Back to Maxwell animations home page

Maxwell2D: Laser

Dielectric constant distribution

A laser consists of a gain medium (here shown in green), containing electrons in an excited state. Light passing through the medium is amplified by stimulated emission; the electrons fall back to their ground state emitting photons in phase with the incident light. This may be modelled by using a dielectric constant with a positive imaginary part (by contrast a negative imaginary part leads to attenuation). Electrons are raised back to an excited state by a pumping source of radiation, such as a flash lamp. The gain medium is contained within a resonant cavity, consisting of two mirrors between which the light is reflected back and fourth. One of the mirrors is partially silvered, allowing a fraction of the radiation to pass through, which is where the coherent laser beam is emitted.
In this animation, a weak source of light initiates the laser, and light escaping from the sides of the cavity is absorbed. The intensity of the light grows exponentially.
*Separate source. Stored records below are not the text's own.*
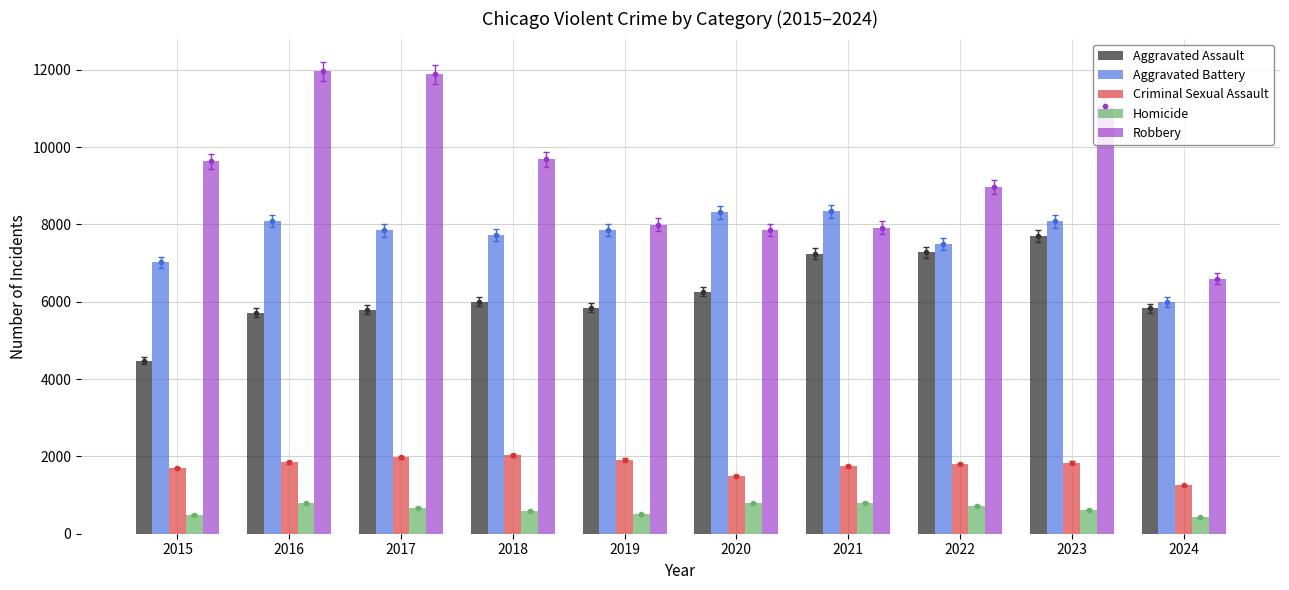

What is the maximum value for Aggravated Assault?

7710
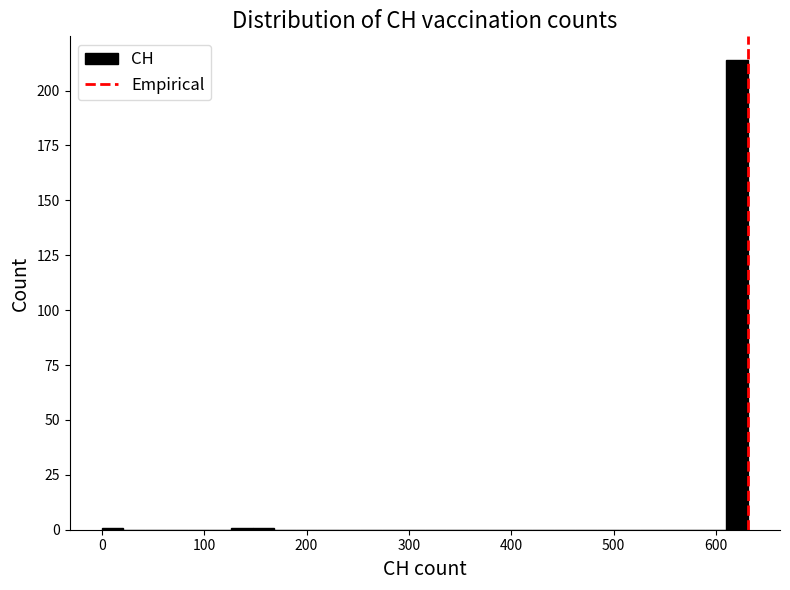

Around what value on the x-axis is the tallest bar? Give the approximate position of its centre, as read against the axis.

620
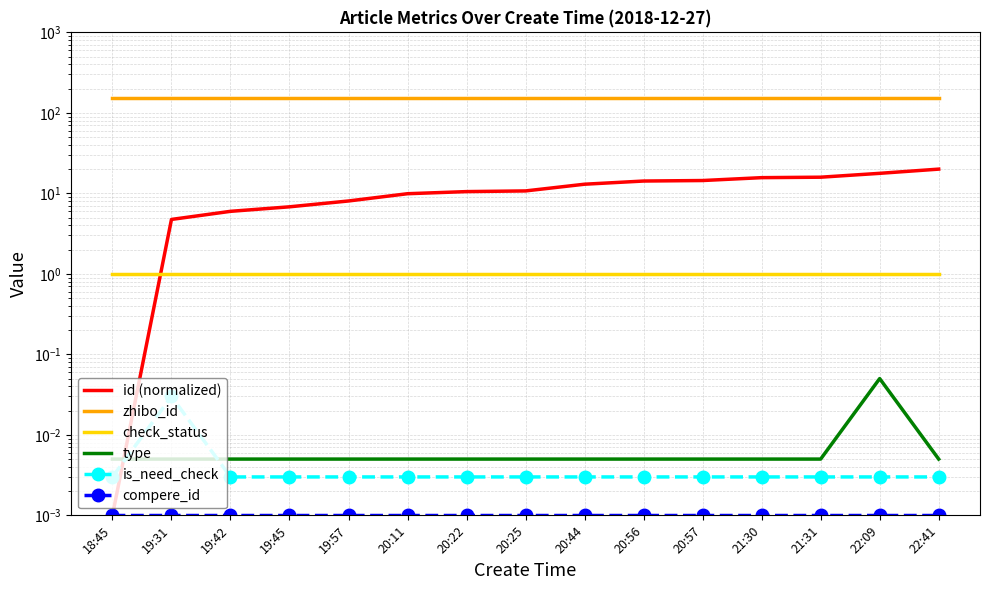

Reading left to right, extract all data points from this chart.

id (normalized): 18:45=0.0	19:31=4.7	19:42=6.0	19:45=6.8	19:57=8.0	20:11=9.9	20:22=10.5	20:25=10.7	20:44=13.0	20:56=14.2	20:57=14.4	21:30=15.7	21:31=15.9	22:09=17.7	22:41=20.0
zhibo_id: 18:45=152.0	19:31=152.0	19:42=152.0	19:45=152.0	19:57=152.0	20:11=152.0	20:22=152.0	20:25=152.0	20:44=152.0	20:56=152.0	20:57=152.0	21:30=152.0	21:31=152.0	22:09=152.0	22:41=152.0
check_status: 18:45=1.0	19:31=1.0	19:42=1.0	19:45=1.0	19:57=1.0	20:11=1.0	20:22=1.0	20:25=1.0	20:44=1.0	20:56=1.0	20:57=1.0	21:30=1.0	21:31=1.0	22:09=1.0	22:41=1.0
type: 18:45=0.0	19:31=0.0	19:42=0.0	19:45=0.0	19:57=0.0	20:11=0.0	20:22=0.0	20:25=0.0	20:44=0.0	20:56=0.0	20:57=0.0	21:30=0.0	21:31=0.0	22:09=0.1	22:41=0.0
is_need_check: 18:45=0.0	19:31=0.0	19:42=0.0	19:45=0.0	19:57=0.0	20:11=0.0	20:22=0.0	20:25=0.0	20:44=0.0	20:56=0.0	20:57=0.0	21:30=0.0	21:31=0.0	22:09=0.0	22:41=0.0
compere_id: 18:45=0.0	19:31=0.0	19:42=0.0	19:45=0.0	19:57=0.0	20:11=0.0	20:22=0.0	20:25=0.0	20:44=0.0	20:56=0.0	20:57=0.0	21:30=0.0	21:31=0.0	22:09=0.0	22:41=0.0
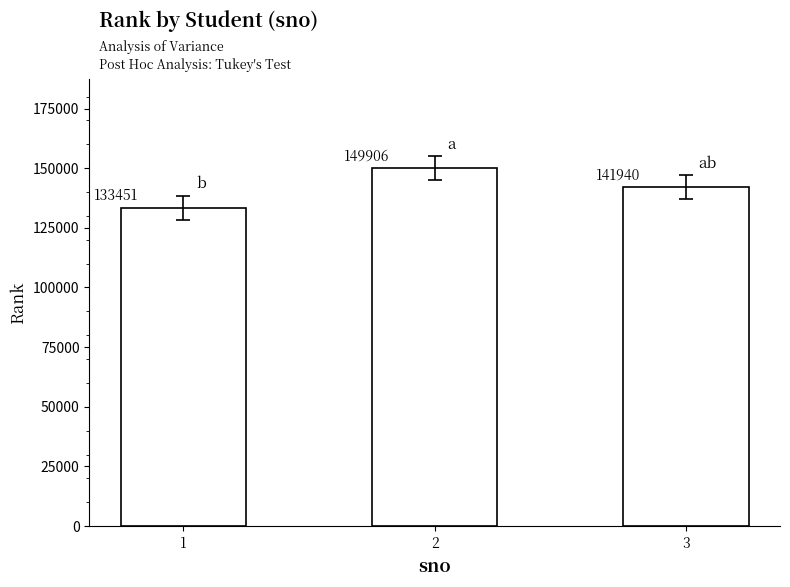

How many bars are there in total?

3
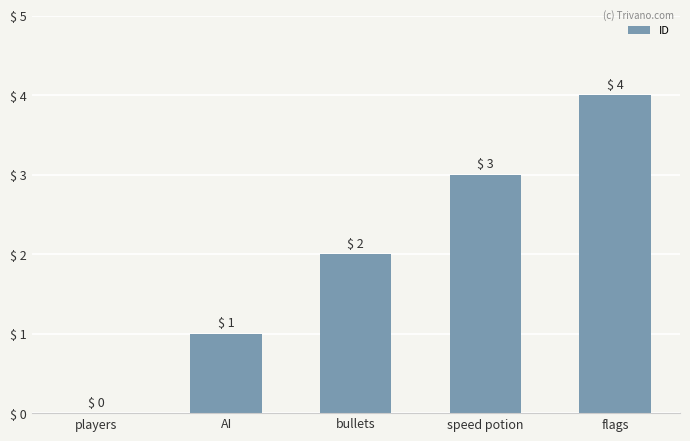

Count the number of categories in the chart.

5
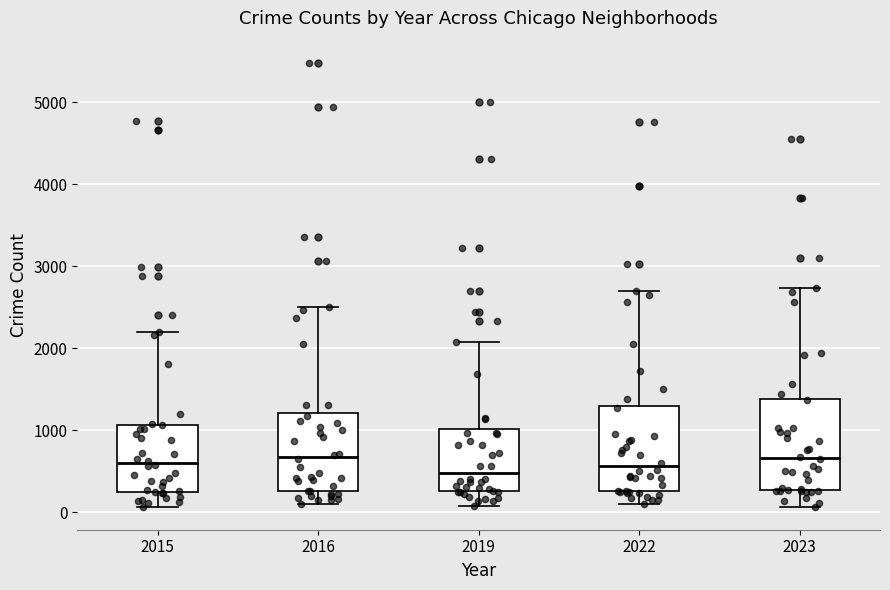

Reading left to right, read every box against the y-axis: the position of its median line, the range the box covers, and the ends of its whiskers. The values are not printed on the chart, so give them approximately, as read against the axis.

2015: median 600, box 300 to 1100, whiskers 100 to 2200
2016: median 700, box 300 to 1200, whiskers 100 to 2500
2019: median 500, box 300 to 1000, whiskers 100 to 2100
2022: median 600, box 300 to 1300, whiskers 100 to 2700
2023: median 700, box 300 to 1400, whiskers 100 to 2700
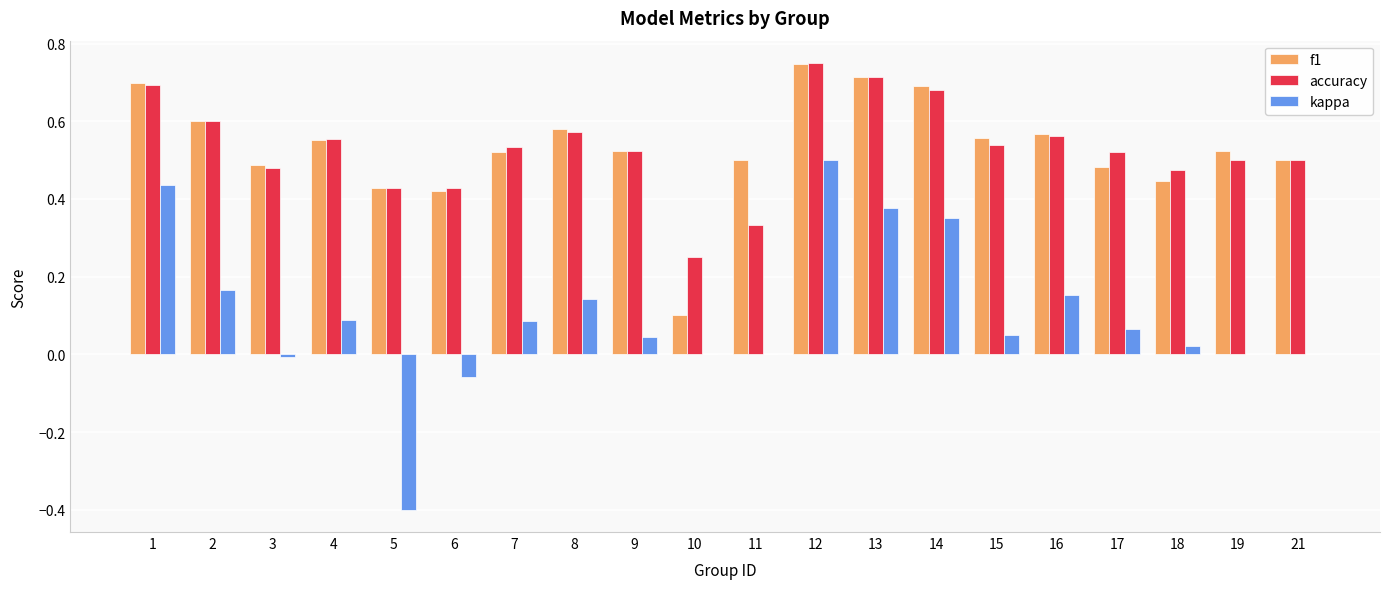

At which label does accuracy reach its peak?

12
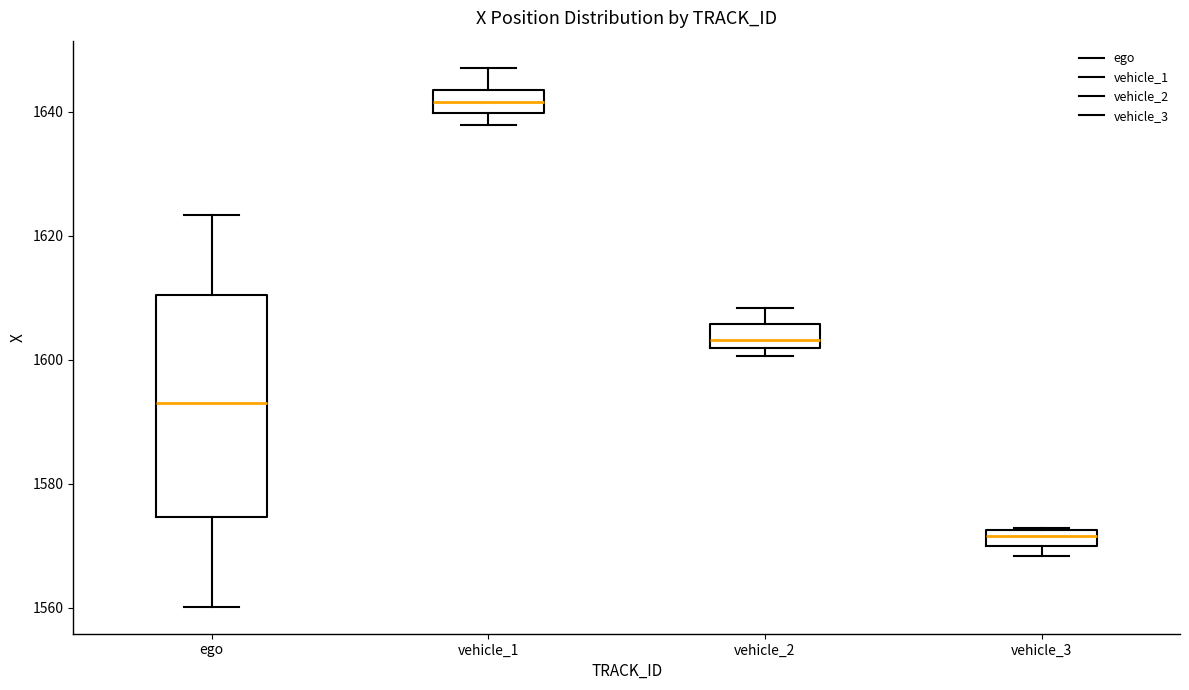

Which box has the lowest median line?

vehicle_3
In a real laser, gain saturation would be reached when the rate of excitation of electrons by laser pumping is balanced by de-excitation of the electrons through stimulated emission. Thus the imaginary part of the dielectric constant would decrease to the point where the rate of amplification within the cavity exactly balances the rate of light being emitted through the partially silvered mirror. This simulation uses a constant imaginary part so cannot represent this effect, and the amplification continues without limit.
Wikipedia link: Laser

Electric field animation

Time-averaged Poynting vector

This is an animation of the component of the electric field out of the plane of the page.The direction in which energy is travelling at any instant is proportional to the cross product of the electric and magnetic fields, known as the Poynting vector. The arrows show the direction of the Poynting vector averaged over the simulation, while the colours show its strength.